In a lot of cases vacuum bleeding can be just as effective as pressure bleeding the brake system. Speedway Motors offers an extremely simple and easy to use Mityvac, hand operated vacuum/pressure pump under part number 91083895. The vacuum pump is an extremely versatile service tool that can be used to perform a number of useful tasks. The pump and its accessories are useful to transfer fluids, help to bleed brakes and aid in other tasks.

How to vacuum bleed
  • Always make certain that the master cylinder reservoir is filled and that a supply of new, clean fluid of the proper type is on hand to top off the reservoir as the fluid level drops during bleeding.
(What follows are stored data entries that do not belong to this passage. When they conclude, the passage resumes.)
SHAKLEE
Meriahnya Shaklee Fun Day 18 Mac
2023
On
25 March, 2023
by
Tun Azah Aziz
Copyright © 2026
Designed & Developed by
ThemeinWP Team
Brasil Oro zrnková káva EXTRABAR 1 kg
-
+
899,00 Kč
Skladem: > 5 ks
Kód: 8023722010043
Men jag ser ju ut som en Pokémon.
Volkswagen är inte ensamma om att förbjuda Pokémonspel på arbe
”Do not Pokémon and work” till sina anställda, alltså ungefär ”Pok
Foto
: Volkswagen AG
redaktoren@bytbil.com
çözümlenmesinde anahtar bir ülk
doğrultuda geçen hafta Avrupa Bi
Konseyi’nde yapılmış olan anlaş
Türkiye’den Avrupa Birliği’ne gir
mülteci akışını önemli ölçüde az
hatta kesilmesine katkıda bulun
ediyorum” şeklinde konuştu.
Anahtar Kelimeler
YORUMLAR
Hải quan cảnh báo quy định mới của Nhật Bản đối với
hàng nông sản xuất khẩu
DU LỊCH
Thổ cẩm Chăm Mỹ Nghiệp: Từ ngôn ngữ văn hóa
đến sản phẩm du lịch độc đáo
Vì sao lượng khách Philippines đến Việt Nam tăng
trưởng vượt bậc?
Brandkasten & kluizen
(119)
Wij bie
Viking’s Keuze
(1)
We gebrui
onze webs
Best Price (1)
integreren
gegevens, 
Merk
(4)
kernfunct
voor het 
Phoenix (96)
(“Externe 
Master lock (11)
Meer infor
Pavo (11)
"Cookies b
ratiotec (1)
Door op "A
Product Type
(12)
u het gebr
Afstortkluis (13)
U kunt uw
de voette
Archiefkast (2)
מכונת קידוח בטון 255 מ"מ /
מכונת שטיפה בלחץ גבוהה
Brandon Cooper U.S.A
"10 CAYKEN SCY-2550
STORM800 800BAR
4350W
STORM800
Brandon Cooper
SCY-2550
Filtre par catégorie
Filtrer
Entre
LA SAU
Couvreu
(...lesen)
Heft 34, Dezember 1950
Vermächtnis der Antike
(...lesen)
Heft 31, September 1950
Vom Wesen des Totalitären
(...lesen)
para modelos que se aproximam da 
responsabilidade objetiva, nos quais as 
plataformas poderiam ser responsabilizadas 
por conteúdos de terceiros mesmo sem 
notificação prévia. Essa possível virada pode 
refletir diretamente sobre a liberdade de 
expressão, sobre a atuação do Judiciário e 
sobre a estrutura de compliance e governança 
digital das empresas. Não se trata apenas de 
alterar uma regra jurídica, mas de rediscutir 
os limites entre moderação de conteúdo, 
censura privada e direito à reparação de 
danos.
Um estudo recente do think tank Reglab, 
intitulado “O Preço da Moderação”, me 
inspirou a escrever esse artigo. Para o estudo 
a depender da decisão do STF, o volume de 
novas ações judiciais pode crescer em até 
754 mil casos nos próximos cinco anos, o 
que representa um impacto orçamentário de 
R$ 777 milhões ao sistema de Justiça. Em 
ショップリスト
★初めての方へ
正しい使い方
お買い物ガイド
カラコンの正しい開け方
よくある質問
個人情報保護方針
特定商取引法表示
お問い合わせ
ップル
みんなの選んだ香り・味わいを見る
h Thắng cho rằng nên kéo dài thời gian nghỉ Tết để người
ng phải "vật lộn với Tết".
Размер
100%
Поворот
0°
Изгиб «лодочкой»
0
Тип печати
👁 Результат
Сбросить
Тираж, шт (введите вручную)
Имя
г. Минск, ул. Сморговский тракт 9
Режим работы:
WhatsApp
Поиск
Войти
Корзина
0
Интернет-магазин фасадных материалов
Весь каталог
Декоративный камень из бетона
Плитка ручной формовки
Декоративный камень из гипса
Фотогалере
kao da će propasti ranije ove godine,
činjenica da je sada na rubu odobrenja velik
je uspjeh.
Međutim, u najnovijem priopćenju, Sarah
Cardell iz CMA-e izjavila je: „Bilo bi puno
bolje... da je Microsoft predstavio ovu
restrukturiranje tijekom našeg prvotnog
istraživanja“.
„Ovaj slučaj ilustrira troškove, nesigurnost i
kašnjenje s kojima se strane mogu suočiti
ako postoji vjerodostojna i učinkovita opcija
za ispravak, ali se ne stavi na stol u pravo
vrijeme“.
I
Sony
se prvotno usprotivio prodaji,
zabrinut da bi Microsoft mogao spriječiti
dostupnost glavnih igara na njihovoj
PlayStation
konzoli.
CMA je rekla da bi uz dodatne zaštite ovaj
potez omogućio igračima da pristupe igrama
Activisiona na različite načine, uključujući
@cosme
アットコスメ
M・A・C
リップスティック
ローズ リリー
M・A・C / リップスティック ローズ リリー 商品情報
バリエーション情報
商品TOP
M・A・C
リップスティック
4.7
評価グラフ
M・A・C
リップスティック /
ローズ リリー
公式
  • Slip 1 1/2” of tubing between the pump and the lid of reservoir jar at port marked “TO PUMP” and attach the 31/2” plastic hose to the bottom of the cap.
  • Affix at least a 12” piece of tubing to the other reservoir jar port. Be certain that the cover of the reservoir jar is secure.
  • Select the appropriate adapter(s). The L-shaped universal adapters should fit snugly over the brake bleeding fitting in order to seal properly. The tapered adapters fit inside the thru-hole of fitting and will generally seal well when inserted tightly with a pressing and twisting motion. Attach adapter to reservoir hose.
  • Place wrench on brake bleeding fitting. Attach adapter and pump assembly, and pump 10 to 15 times.
  • After evacuating about 2-inches of fluid into the jar, close the fitting and refill the master cylinder with new brake fluid. Repeat all previous steps on all remaining wheels.
  • If fluid is not drawn into the jar after opening the fitting, make certain the lid of the jar is tight. You will not be able to produce the necessary vacuum in the jar if the lid does not fit securely. Occasionally some dirt will get into the brake line, in which case the pump may not be totally effective. If this happens, have someone touch the brake pedal once lightly, with the bleeding valve open, then proceed to use the pump.
  • Before test-driving, check the pedal, it should feel firm when depressed and it should hold constant pressure without dropping.